A 67-year-old HIV-infected man presented with hyperkeratotic lesions on the hands and nails (Fig. 1a, b). He had a history of HIV-associated encephalopathy with persistent cognitive and motor deficits. HIV seropositivity was discovered in 1998 (CDC Stage C3). The patient had undetectable HIV load and CD4 count = 166/mmc load, following a PI-based therapy.

Fig. 1
figure 1

Clinical presentation of crusted scabies on the hands and nails. a, b Hyperkeratotic lesions and thick skin. c, d Full recovery after treatment

Differential diagnosis included exacerbation of psoriasis, atopic eczema, paraneoplastic syndrome or mycotic infection. Examination of skin scrapings from crusted plaques revealed the presence of mites. Localized crusted (Norwegian) scabies was diagnosed. The patient was treated with topical permethrin (5 %) every 3 days for 2 weeks in combination with emollients and antikeratolytics. Oral ivermectin (200 μg/kg/dose) was also given in three doses (days 1, 2 and 8) [1]. After 1 month, there was a complete recovery of lesions (Fig. 1c, d).

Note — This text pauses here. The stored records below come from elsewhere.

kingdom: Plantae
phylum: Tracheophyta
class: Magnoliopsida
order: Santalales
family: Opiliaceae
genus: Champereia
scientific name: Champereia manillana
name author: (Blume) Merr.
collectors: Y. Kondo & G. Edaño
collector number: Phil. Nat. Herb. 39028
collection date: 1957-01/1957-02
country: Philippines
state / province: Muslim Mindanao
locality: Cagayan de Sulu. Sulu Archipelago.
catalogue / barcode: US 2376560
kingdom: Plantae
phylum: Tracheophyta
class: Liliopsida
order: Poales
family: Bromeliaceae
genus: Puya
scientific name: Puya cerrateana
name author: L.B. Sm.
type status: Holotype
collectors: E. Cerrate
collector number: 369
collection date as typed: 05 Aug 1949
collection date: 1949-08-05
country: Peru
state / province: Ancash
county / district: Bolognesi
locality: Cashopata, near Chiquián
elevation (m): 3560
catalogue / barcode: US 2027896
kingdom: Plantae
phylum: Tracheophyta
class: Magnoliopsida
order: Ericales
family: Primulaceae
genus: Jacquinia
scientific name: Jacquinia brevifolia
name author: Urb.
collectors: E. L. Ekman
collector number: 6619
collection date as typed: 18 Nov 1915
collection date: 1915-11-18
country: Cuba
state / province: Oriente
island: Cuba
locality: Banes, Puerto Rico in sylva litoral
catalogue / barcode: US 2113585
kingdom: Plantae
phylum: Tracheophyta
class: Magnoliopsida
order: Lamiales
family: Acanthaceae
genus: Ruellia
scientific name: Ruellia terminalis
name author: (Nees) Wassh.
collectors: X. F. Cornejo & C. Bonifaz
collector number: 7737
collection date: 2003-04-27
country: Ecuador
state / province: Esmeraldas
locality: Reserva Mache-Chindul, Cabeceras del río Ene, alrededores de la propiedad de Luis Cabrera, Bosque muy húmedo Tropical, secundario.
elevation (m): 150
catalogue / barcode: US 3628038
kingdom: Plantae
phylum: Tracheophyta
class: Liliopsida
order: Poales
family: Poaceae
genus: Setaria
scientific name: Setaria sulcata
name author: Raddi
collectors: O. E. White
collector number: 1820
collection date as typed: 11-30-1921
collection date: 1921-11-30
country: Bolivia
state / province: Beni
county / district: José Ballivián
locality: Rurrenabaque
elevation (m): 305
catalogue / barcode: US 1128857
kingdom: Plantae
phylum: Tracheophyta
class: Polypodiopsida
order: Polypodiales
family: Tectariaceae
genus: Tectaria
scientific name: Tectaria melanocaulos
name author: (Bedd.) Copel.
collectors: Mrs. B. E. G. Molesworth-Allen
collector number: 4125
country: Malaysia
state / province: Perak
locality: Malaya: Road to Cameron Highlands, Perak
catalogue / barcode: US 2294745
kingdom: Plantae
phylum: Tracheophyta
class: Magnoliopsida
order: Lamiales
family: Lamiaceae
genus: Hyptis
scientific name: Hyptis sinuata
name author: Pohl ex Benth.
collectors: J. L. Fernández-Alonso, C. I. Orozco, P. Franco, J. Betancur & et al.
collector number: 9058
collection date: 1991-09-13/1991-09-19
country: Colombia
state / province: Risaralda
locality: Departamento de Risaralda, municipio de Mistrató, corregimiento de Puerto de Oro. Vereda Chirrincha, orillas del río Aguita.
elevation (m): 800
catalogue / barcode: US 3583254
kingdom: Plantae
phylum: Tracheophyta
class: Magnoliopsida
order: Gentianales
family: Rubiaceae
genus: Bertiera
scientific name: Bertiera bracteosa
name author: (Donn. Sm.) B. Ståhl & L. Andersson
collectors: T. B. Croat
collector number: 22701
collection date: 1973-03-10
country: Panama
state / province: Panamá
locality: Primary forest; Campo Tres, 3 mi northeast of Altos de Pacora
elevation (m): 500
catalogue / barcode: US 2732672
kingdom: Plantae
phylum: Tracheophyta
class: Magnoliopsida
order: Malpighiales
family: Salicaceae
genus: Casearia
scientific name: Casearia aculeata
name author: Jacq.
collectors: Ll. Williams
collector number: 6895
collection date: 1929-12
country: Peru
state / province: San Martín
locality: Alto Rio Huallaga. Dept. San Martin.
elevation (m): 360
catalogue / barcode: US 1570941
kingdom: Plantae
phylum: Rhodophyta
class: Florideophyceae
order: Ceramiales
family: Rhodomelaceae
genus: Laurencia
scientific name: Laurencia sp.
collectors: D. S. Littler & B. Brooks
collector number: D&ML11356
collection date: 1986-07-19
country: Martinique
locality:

Crusted (Norwegian) scabies is a rare, highly contagious skin parasitic infestation. The disease is usually reported in immunocompromised patients, such as people with HIV/AIDS, malignancies or those receiving immunosuppressive drugs [2]. Despite the severity of the disease, there is significant variability in the clinical presentation [3]. Crusted scabies is usually generalized in various parts of the body surface, but localized forms may also occur [4]. Progressively overlapping layers of hyperkeratosis and thick skin may produce the unusual clinical manifestations as seen in this patient. Thus, clinicians should be vigilant about localized presentation of crusted scabies especially in immunosuppressed patients [5]. A delay in diagnosis and treatment leads to dissemination of the infestation with increasing risk of sepsis and death, as well as scabies nosocomial outbreaks.